Going Deeper
Ron Kessler knew it was Felt.


Ronald Kessler was ahead of a lot of us. Not only did he call who Deep Throat was, he therefore also knew who Mark Felt was. Kessler, a former Washington Post reporter, named Felt in his 2002 book, The Bureau: The Secret History of the FBI. In it he revealed the details of a 1999 lunch Bob Woodward had with Felt, as relayed by Felt’s daughter. Kessler talked to NRO Editor Kathryn Lopez earlier this morning about Felt, Watergate, and the media.

National Review Online: You knew it was Felt. Had you put any money down? Did you get to cash in yesterday? Wish you had?

Ronald Kessler: The item made “Page Six.” What more could I ask for?

NRO: Seriously, had you any doubt it was Felt?

Kessler: No question in my mind. The combination of Mark Felt’s access–he was number two at the FBI–and what I learned when I interviewed Mark Felt for my book The Bureau: The Secret History of the FBI in 2001 from his daughter Joan made it clear he was Deep Throat. There was no other reason Woodward would have shown up unexpectedly to take Mark out to lunch in 1999 and have made such a secret about it. As his daughter told me when I interviewed Felt, Woodward had his limo park ten blocks away. That was the tip-off that Woodward had a secret relationship with Felt after all.

Also the communication techniques Felt told Woodward to use–moving a newspaper or a flower pot to signal that he wanted to meet–are classic methods used by the KGB and CIA to communicate with spies. Mark Felt was in counterintelligence during most of his career at the FBI, so he would have known those techniques.

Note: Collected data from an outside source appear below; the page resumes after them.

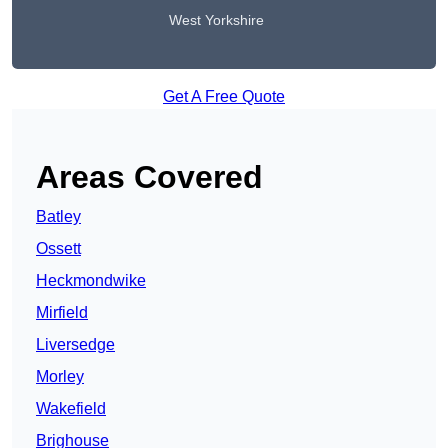
West Yorkshire
Get A Free Quote
Areas Covered
Batley
Ossett
Heckmondwike
Mirfield
Liversedge
Morley
Wakefield
Brighouse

I sat next to Carl Bernstein at the Washington Post during Watergate. Every night, Woodward would come over to Carl’s desk as Carl wrote the stories and they would discuss their sources, so I knew the claim that Deep Throat was a composite was baloney. They obviously had sources and the information turned out to be correct, so what would be the point of making up a composite figure?

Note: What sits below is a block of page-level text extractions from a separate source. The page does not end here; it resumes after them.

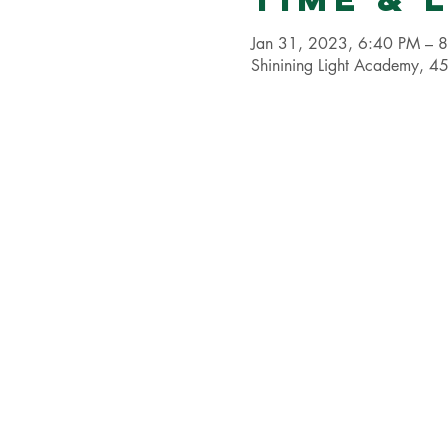
Jan 31, 2023, 6:40 PM – 
Shinining Light Academy,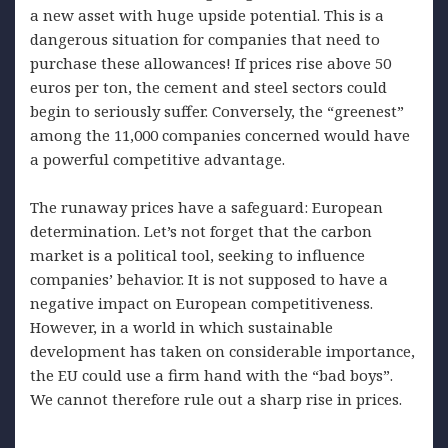
a new asset with huge upside potential. This is a
dangerous situation for companies that need to
purchase these allowances! If prices rise above 50
euros per ton, the cement and steel sectors could
begin to seriously suffer. Conversely, the “greenest”
among the 11,000 companies concerned would have
a powerful competitive advantage.
The runaway prices have a safeguard: European
determination. Let’s not forget that the carbon
market is a political tool, seeking to influence
companies’ behavior. It is not supposed to have a
negative impact on European competitiveness.
However, in a world in which sustainable
development has taken on considerable importance,
the EU could use a firm hand with the “bad boys”.
We cannot therefore rule out a sharp rise in prices.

NRO: Why did he do it? Was it personal?

Kessler: It was a scary time in American history. Nixon was engaged in covering up his own involvement in Watergate and actively trying to suppress the FBI investigation of Watergate. I think Mark Felt wanted to guarantee that the FBI investigation would not be suppressed by helping Woodward get the story out. Felt also was offended that Nixon had put L. Patrick Gray over him as acting FBI director. Gray became involved in Watergate improprieties himself, so Felt had a valid reason from an institutional standpoint to want Gray out. If Nixon was kicked out of office, I’m sure Felt thought that a new president might appoint him FBI director, but I think his motives mainly were altruistic and I consider him a hero.

NRO: What does it say about the state of the FBI that a high-ranker was leaking to the Washington Post like this?

Kessler: You can be sure the FBI would not be leaking to the Washington Post today.

NRO: Was “Who Is Deep Throat” always a parlor game among Washington Post staffers? Was there a conventional wisdom about who it was?

Kessler: In the beginning, no one knew how important the story was. I twice turned down requests from my editors to replace Carl Bernstein on the story a week or two after the break in. The editors were mad at Carl because he was sloppy with his expense account. He had rented a car and left it in a garage for a month, forgetting he had rented it.

NRO: How big of a deal was Deep Throat in taking down Nixon?

Kessler: Woodward and Bernstein’s stories were critical in bringing down Nixon, but they would have had most of them without Deep Throat. The most important thing Felt did was to give them reassurance that they were on the right track when the whole federal government was after them. Woodward and Bernstein had many sources and stayed up until midnight knocking on doors. They were after the truth and wrote their stories honestly and carefully, unlike what you see in so much of journalism today!